Another hugely significant contribution to play therapy is Jung’s use of symbols and imagery to direct the client to the shadows of their personal unconscious.  Creative arts therapists often work within symbolisation as it is indirect and has great power to evoke healing imagery. There is no direct interpretation that would be too threatening for the child, and feelings are not accessed directly or by verbal means (Crenshaw, 2015) Similarly in the play room, the toys have a greater depth than their outward appearance. They each have a conceptual form and lead to great symbolic significance. The symbolic meaning they carry is for the benefit of the child, and it is important that the therapist does not try to interpret the inner world of another person; different meanings can be discovered for different children and across different cultures (Barnes, 2013). Psychoanalytic play allows the child to face their relationships and conflicts using symbols and metaphor to create a psychologically safe distance, resulting in fuller and more open experience (Bromfield, 2006).

Sand play is often utilised in play therapy, and is symbolic in its essence. The sand reconnects the client with the earth in a way that cannot be done with other media, and the client can construct scenes using miniature symbolic figures to contact the unconscious process (Carey, 2006). Kalff (1980) describes the miniature scenes as conflicts that can be made visable by being transferred to the outer world. The unconscious in the child is influenced and new energy are freed that contribute to the development of a healthy ego (Kalf, 1980).
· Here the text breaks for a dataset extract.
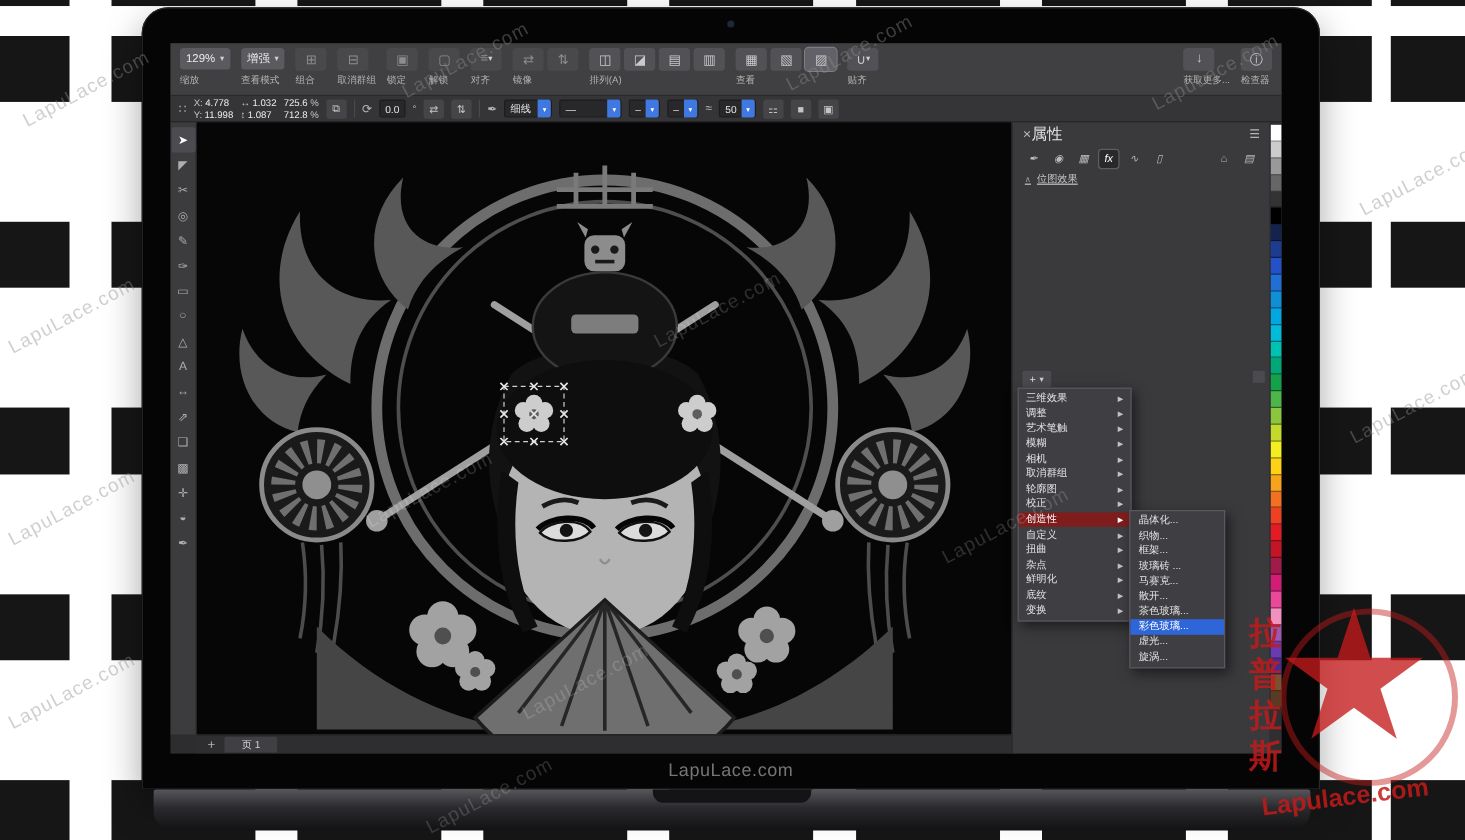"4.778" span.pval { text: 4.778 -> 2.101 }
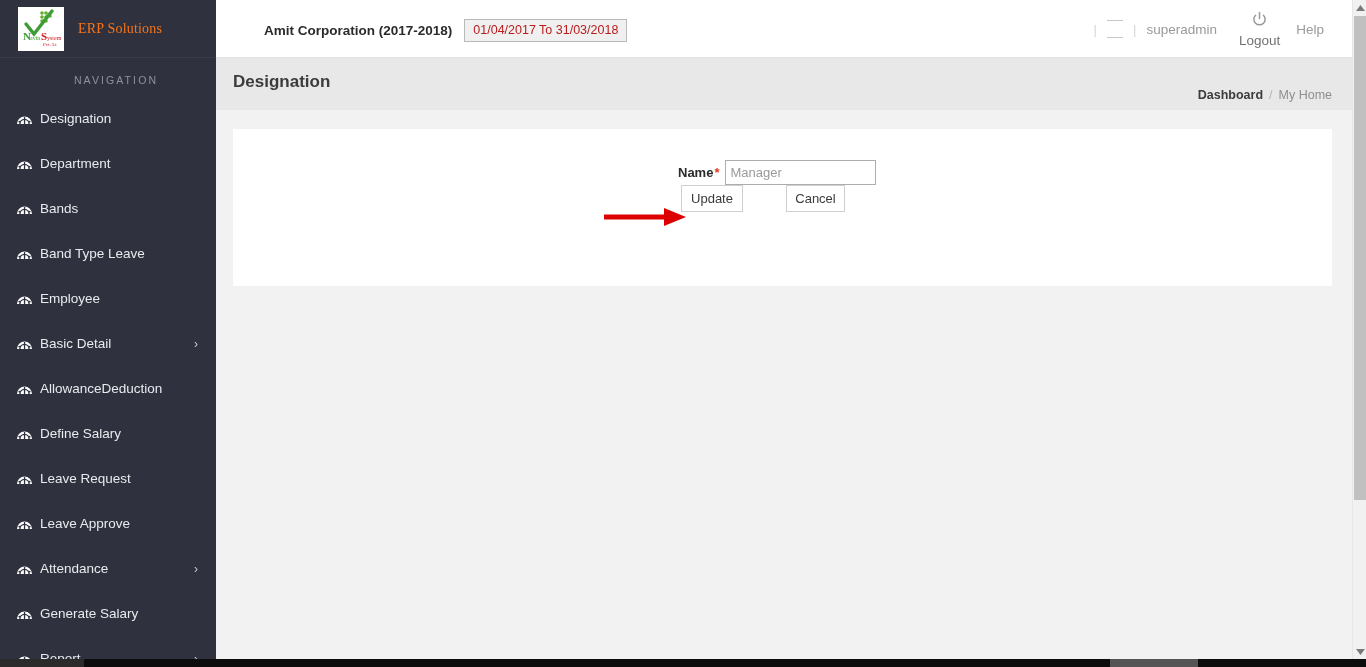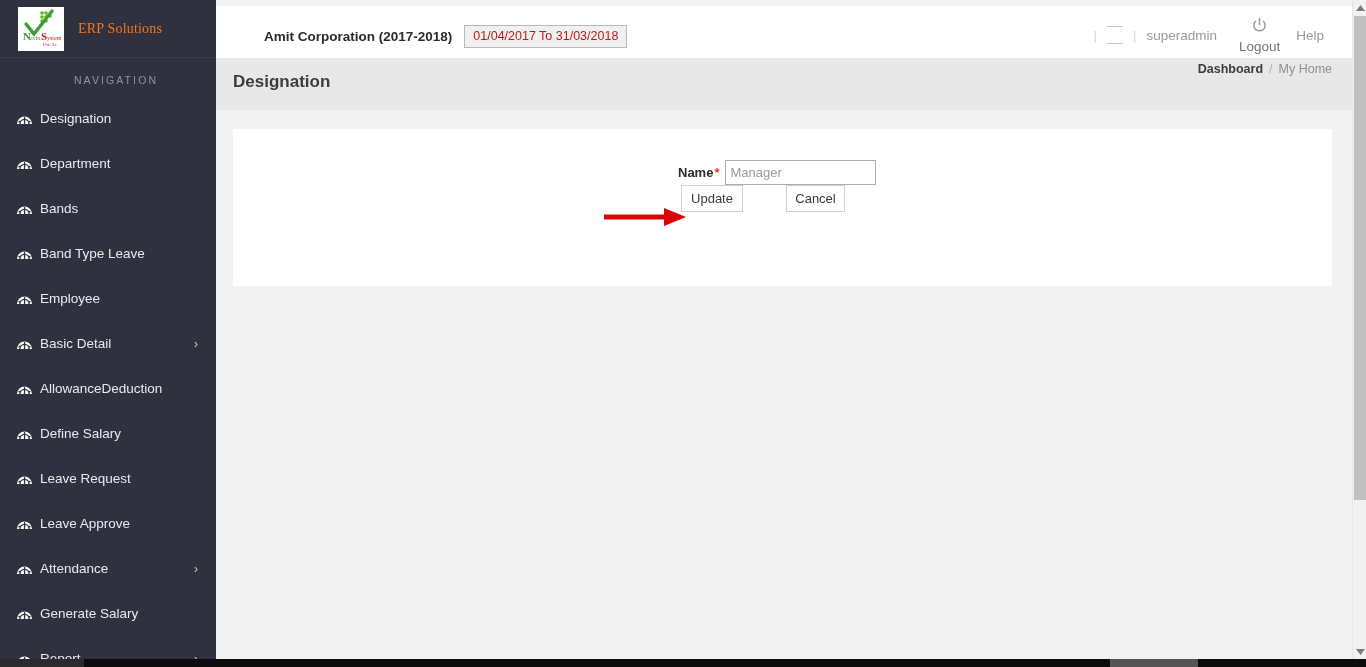"Amit Corporation (2017-2018)" #topbar { top: 6px -> 0 }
As illustrated, the work by Jung and Bowlby on child development is very present in the play therapy session. Both theorists highlight the significance of early experience and relationships on personal development and through the concepts of ego, superego, unconscious and collective unconscious we can better understand the child’s ability to interpret their experience and memories. Bowlby introduced the importance of building a secure-base relationship with the child, which has heavily influenced the theme of therapist-client relationship. Relationship-specific types of therapy such as object-relations therapy and filial therapy have also been developed to specifically address attachment issues. Jung’s work is centred around the use of symbols and archetypes, which are evident in all the therapeutic activities such as sand play, painting, puppetry, story-telling and role-playing.